Workplace behaviours continue to be a focus in 2021

Written By

kristy peacock smith module
Kristy Peacock-Smith

Partner
Australia

I am a partner in our International HR Services Group in Sydney where I advise our clients on the full spectrum of employment and industrial law issues.

Sexual harassment in the workplace is an ongoing issue for employers in Australia, despite almost four decades of legislation against it in Australia as well as the ‘Me Too’ movement which put the spotlight on sexual harassment across the globe. Most recently in Australia, significant attention has been on the Federal Parliament, where allegations of sexual harassment by senior members of the government and Members of Parliament have been reported.

What constitutes sexual harassment?

Sexual harassment is defined as any unwelcome sexual advance, unwelcome request for sexual favours or other unwelcome conduct of a sexual nature, in circumstances where a reasonable person, having regard to all the circumstances, would anticipate the possibility that the person harassed would be offended, humiliated or intimidated.

This includes a broad range of behaviours including sexually suggestive jokes or messages, intrusive questions about a person’s private life, unwelcome leering or touching and creating a sexually hostile or intimidating workplace environment.

Recent allegations in Parliament

The recent allegations made within the Federal Parliament include claims of a toxic workplace culture, misogyny, victim blaming, as well as claims of sexual harassment. Reports of rape were also made by two junior staffers.
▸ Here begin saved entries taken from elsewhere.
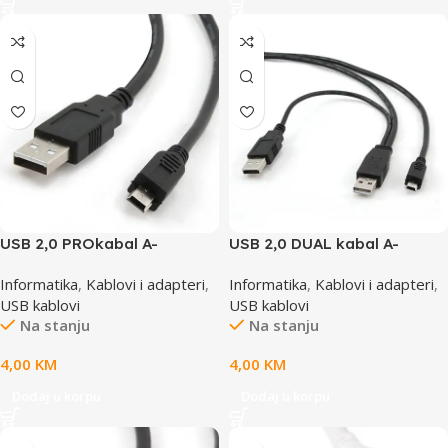
USB 2,0 PROkabal A-
USB 2,0 DUAL kabal A-
mini5PM 2m, GEMBIRD CCP-
mini5PM, 1m, GEMBIRD CCP-
Informatika
,
Kablovi i adapteri
,
Informatika
,
Kablovi i adapteri
,
USB2-AM5P-6
USB22-AM5P-3
USB kablovi
USB kablovi
Na stanju
Na stanju
4,00
KM
4,00
KM
Dodaj u korpu
Dodaj u korpu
These complaints were further amplified by the alleged subsequent mistreatment of reporters by senior members of the government and Parliament staff who were reportedly told to ignore and play down the reports, or else their stories were dismissed entirely.

Given the media attention the allegations have generated, all employers are on notice, once again, about the increasingly low tolerance the Australian public has towards poor workplace behaviours such as these. This is particularly so where there is a perception that an employer has not acted adequately before or after they were put on notice of the unlawful conduct.

Employer obligations

All employers in Australia have a broad obligation under Work Health and Safety laws to protect their workers, and to recognise and respond to any risks to health and safety in the workplace. Further, under the Federal Sex Discrimination Act 1984 (“Act”), employers have a specific obligation to take all reasonable steps to minimise the risk of sexual discrimination and harassment occurring. “All reasonable steps” are not defined by the Act; however they are broadly interpreted to include:

  • having an appropriate sexual harassment policy;
  • training employees on how to identify and deal with sexual harassment;
  • putting in place an internal procedure for dealing with complaints; and
  • taking appropriate remedial action if and when sexual harassment occurs.

Whether an employer has taken all reasonable steps will depend on several factors including the size of the employer and available resources. In cases where employers are found to have failed in this duty they may be (and have been) found vicariously liable for the actions of the harasser.

Recent cases such as Hill v Hughes[1] and Ewin v Vergara[2] saw sizable damages of AUD210,563 and AUD170,000 being awarded to the victims in each case. The Courts also found the employers had failed in their duty of care to protect the victims and had allowed the growth of toxic workplace cultures which enabled the harassment.

Practical steps for employers

Employers have a clear duty to protect their employees, but the practicalities of such a duty are not always so easily defined. To ensure best practice approaches to handling allegations of harassment, employers should consider:

  • the Safe Work Australia guide on ‘Preventing workplace sexual harassment’, published in January 2021;
  • developing a zero-tolerance policy with clearly defined parameters and discipline procedures;
  • establishing appropriate training for employees on identifying and dealing with sexual harassment and ensuring that reporting lines are clearly defined;
  • providing additional training to managers who may be dealing with allegations of harassment to ensure they are aware of their duties, the correct procedures to follow and that reports are appropriately handled;
  • ensuring any investigations are conducted in a sound and procedurally fair manner; and
  • taking appropriate action if allegations are substantiated.